僕の好きな枝物の一つ「雲竜柳」

どちらも同じ雲竜柳なんだけど、右のモノと左のモノとでは 決定的に違うところがある。
生産者が違うっていえばその通りなんだけど 出荷に至るまでの過程が違うと思う。
裏をとった訳じゃないから、僕の推測ですけど・・・・
クネクネと動きのある枝が売りの雲竜柳だけど、畑にいるときは沢山の葉がついている。
それをすべて「取って」から市場にやってくるんだけど、その「取って」の方法が違うんだとにらんでいる。
右の雲竜柳は 生産者の方が 手で直接扱いて葉を取った品物だと思う。
僕も一度その様子を見たことがあるけど、大変手間のかかる作業だった。
それに対して左の雲竜柳は きっとガスを使って葉を落としてきたものだと思う。
アウシュビッツじゃないけど、ガス室なんてちょっと怖い。
生意気な事を言うようだけど、僕が市場でみると その違いは ハッキリと分かってしまう。
そしてガス室帰りの柳は 大体すぐに ↓ のように枝先が傷んでくる、みんなある程度はなるんだけど、その違いが顕著だ。

最近は 手作業の柳が少なくなってきている(と、思っている)
だから、両方とも店にあるんですけどね・・・・
もちろん、作業の効率は生産者の方にとって大切だし、値段にも跳ね返ってくるものだとは思う。

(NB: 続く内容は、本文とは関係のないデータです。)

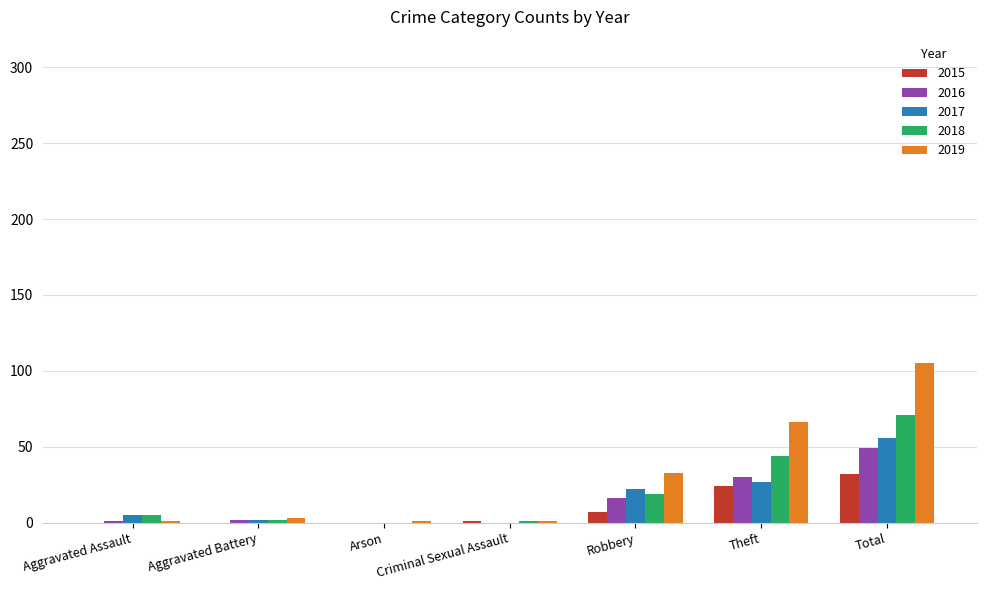

At which category is the sum across all series the highest?

Total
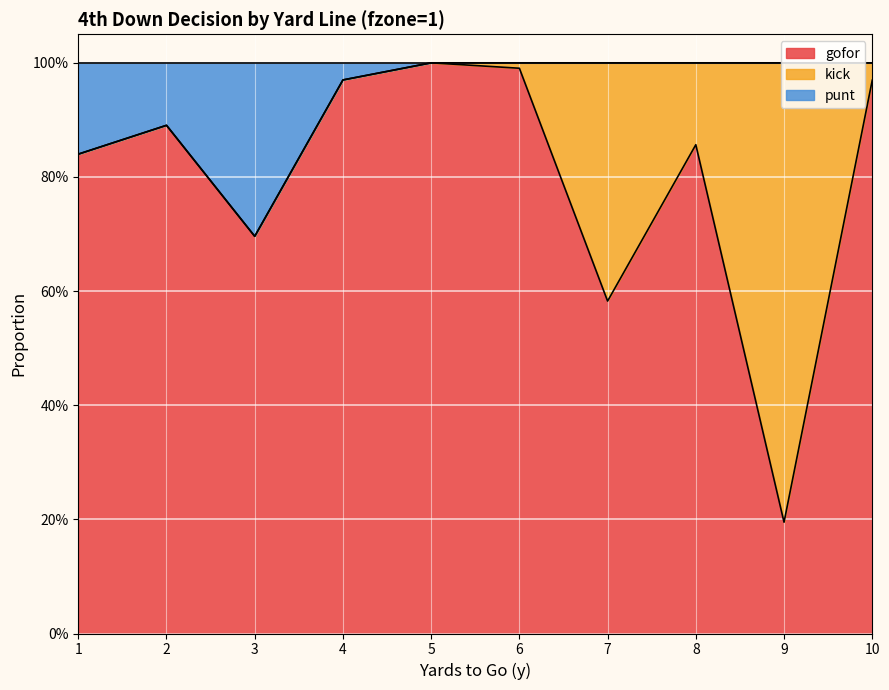

True or false: punt has more than 0 interior local peaks.

True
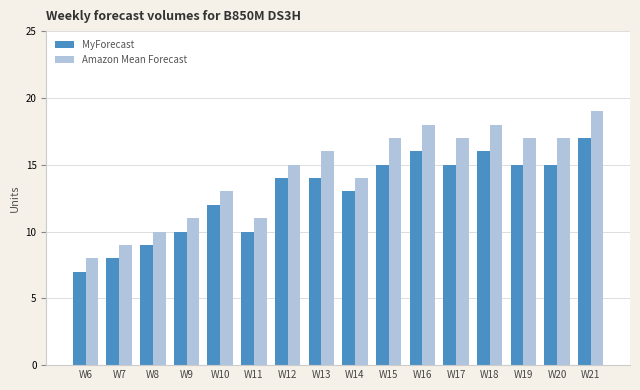

What is the greatest value displayed?

19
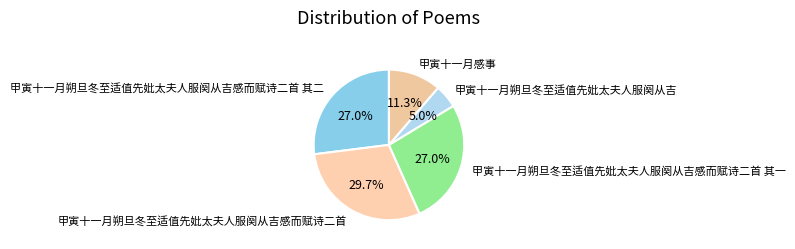

Which category has the biggest portion of the pie?

甲寅十一月朔旦冬至适值先妣太夫人服阕从吉感而赋诗二首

でも・・・・・・でも、だ、結局分からないで仕入れてしまう花屋さんだって多いのだ、結果、ガスで葉落しをした柳の相場の方が安いかというと、必ずしもそうじゃないのだ。
これは 僕たちフローリストに責任が有ると思うし、市場の人達も勉強してもらいたいし、生産者の方達にも情報公開して欲しいと思う。
そしてその結果、生産者のお父ちゃん、お母ちゃんが手作業で葉をしごいている柳が、キチッと評価されて、 大量生産的な品物も それはそれで見合った相場でたくさん流通するようになって行くべきだと思う。
花の世界まで 効率や、そろばんづく ばっかりで埋め尽くされるなんてまっぴらだ。